4. Confirm your patients with a personal touch from your dental office
The last and final step is to confirm, and we want to confirm with a personal touch.
I know in today’s world there are a lot of systems out there to text message and e-mail for appointment confirmations, and those are all great, but there’s no personal touch associated with that. So, if you have a way to add something personal to those messages, I suggest you do that.
One of the ways I like to see this done is if a patient has confirmed and they’re in the hygiene schedule, then someone should give them a personal call – maybe even the hygienist – to say, “Hey, I noticed you confirmed your appointment. Thank you so much! I’m looking forward to seeing you tomorrow” or you can say, “My hygienist Mindy is looking forward to seeing you tomorrow!
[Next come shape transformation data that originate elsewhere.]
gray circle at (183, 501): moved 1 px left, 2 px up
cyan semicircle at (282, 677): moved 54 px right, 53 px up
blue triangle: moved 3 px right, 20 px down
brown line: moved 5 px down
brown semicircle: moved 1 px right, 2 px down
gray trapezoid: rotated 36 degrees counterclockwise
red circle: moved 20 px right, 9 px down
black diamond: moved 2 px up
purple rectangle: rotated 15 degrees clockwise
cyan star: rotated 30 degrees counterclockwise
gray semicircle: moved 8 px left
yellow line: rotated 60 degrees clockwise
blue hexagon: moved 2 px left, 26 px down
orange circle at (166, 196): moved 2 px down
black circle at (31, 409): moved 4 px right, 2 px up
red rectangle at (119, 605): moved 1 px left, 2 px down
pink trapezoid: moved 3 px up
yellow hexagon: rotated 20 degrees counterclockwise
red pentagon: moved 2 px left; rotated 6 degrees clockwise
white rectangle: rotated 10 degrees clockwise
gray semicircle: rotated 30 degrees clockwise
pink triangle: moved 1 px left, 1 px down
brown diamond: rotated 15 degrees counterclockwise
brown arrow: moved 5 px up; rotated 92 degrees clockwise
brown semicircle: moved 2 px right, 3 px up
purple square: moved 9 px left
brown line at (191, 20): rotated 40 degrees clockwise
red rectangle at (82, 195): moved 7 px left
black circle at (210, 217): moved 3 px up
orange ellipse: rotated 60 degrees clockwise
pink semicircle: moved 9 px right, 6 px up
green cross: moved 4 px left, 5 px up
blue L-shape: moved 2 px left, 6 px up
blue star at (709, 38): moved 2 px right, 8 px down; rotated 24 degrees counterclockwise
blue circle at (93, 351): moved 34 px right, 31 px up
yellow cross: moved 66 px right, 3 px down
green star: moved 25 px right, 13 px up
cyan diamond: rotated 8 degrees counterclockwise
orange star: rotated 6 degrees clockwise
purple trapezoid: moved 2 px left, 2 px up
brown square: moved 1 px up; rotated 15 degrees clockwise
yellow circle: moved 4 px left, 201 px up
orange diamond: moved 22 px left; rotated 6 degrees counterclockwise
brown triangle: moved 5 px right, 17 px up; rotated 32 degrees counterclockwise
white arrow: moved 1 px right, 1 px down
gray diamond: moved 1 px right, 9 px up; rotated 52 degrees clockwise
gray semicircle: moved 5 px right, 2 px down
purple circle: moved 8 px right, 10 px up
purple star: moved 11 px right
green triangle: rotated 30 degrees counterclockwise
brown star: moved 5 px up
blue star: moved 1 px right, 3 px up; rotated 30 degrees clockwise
She’s really excited to hear about your vacation you talked about the last time you were in.” So, confirming the already confirmed appointment with a personal touch goes a long way and it makes the patients want to come in and see you again.
(Related: 5 Ways to Improve the Patient Experience)
5. If they’re not responding to your confirmations…plan accordingly to reduce the impact of hygiene cancellations or no-shows.
Now, what do you do when you’ve texted and emailed someone a few times, but they don’t respond? Well, it’s now time to call the patient. I don’t really consider it a confirmation over the phone unless you’ve actually talked with a live person. If you’ve spoken to the patient and you confirmed their appointment, then great! Mark it confirmed. However, if you can’t get in touch and you’ve sent texts and emails with no response, that’s a red flag. Chances are they’re not going to show up. And this probability increases if there’s an overdue balance on account.
It’s up to you on how you want to do this in your office. What I do in mine, is if a patient is not responding to confirmations, and we’ve tried to communicate with them multiple times, we take that appointment, shorten it up, move it to the side and double book it. I know that’s a big no-no in scheduling and in dentistry, but when you’re able to predict it, chances are they’re not going to show up and it’s rarely worked against me.
Now, if the patient does show up then great! Figure out a way to work them in the schedule. But in my experience, they are not likely to show up. Instead of waiting for a patient who probably won’t arrive, you can put another happy patient there that would be more than willing to show up.